Taking the limit when $m \to \infty$ we have \begin{align} &\sum _{n=1}^\infty \left(\frac{n}{2 n-1}-\frac{n+2}{2 (n+2)-1}\right) \\&= \lim_{m\to\infty}\left( 1+\frac{2}{3}-\frac{m+1}{2 (m+1)-1}-\frac{m+2}{2 (m+2)-1}\right)\\ &= 1+\frac{2}{3}-\frac{1}{2}-\frac{1}{2} = \frac{2}{3}\end{align}

The others answer don't take into account that the "remainder" terms after "telescoping" doesn't tends to $0$.

Answer 4

There is no need of partial fractions since $$\frac{n}{2n-1}=\frac{n-\frac 12+\frac 12}{2n-1}=\frac 12+\frac 1{2(2n-1)}$$ $$\frac{n+2}{2n+3}=\frac{n+\frac 32+\frac 12}{2n+3}=\frac 12+\frac 1{2(2n+3)}$$ $$\frac{n}{2n-1}-\frac{n+2}{2n+3}=\frac 1{2(2n-1)}-\frac 1{2(2n+3)}$$

Answer 5

It becomes easier if you generalise the problem: You are calculating the sum of f(n) - f(n+2), where f(n) = n / (2n-1).

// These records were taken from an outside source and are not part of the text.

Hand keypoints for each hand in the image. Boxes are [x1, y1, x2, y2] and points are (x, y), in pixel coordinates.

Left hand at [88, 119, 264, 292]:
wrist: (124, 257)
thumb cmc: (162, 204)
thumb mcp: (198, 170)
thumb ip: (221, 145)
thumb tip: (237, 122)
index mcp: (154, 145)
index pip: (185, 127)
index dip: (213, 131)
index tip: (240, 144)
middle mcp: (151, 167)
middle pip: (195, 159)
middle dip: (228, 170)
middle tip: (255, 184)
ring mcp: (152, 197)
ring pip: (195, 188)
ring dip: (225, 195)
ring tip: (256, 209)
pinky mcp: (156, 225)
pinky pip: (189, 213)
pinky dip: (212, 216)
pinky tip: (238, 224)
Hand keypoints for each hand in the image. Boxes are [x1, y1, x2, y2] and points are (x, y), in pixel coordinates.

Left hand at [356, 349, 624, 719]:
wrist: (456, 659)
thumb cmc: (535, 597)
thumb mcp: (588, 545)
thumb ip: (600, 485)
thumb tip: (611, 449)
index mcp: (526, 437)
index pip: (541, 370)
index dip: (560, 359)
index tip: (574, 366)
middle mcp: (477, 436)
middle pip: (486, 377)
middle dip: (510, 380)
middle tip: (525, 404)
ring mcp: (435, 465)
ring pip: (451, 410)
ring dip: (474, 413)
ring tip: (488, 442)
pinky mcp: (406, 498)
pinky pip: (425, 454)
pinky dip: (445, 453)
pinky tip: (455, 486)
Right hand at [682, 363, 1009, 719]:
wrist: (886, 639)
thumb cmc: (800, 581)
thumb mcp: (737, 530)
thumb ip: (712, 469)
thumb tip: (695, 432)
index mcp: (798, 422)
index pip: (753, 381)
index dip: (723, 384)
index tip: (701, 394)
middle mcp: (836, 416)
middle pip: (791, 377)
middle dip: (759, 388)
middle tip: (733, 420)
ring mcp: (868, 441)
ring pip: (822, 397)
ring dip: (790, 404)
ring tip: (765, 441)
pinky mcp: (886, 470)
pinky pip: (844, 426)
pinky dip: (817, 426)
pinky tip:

The partial sums for the sum up to k are f(1)-f(3) when k=1, f(1)+f(2)-f(3)-f(4) = f(1)+f(2)-f(k+1)-f(k+2) when k=2, and from then on the partial sum is f(1)+f(2)-f(k+1)-f(k+2) for all k.

In this case, since f(k+1) and f(k+2) both converge towards 1/2, the limit is f(1)+f(2)-1 = 1+2/3-1 = 2/3. The same method will always work if f(k+1)+f(k+2) has a limit, and otherwise the sum doesn’t converge.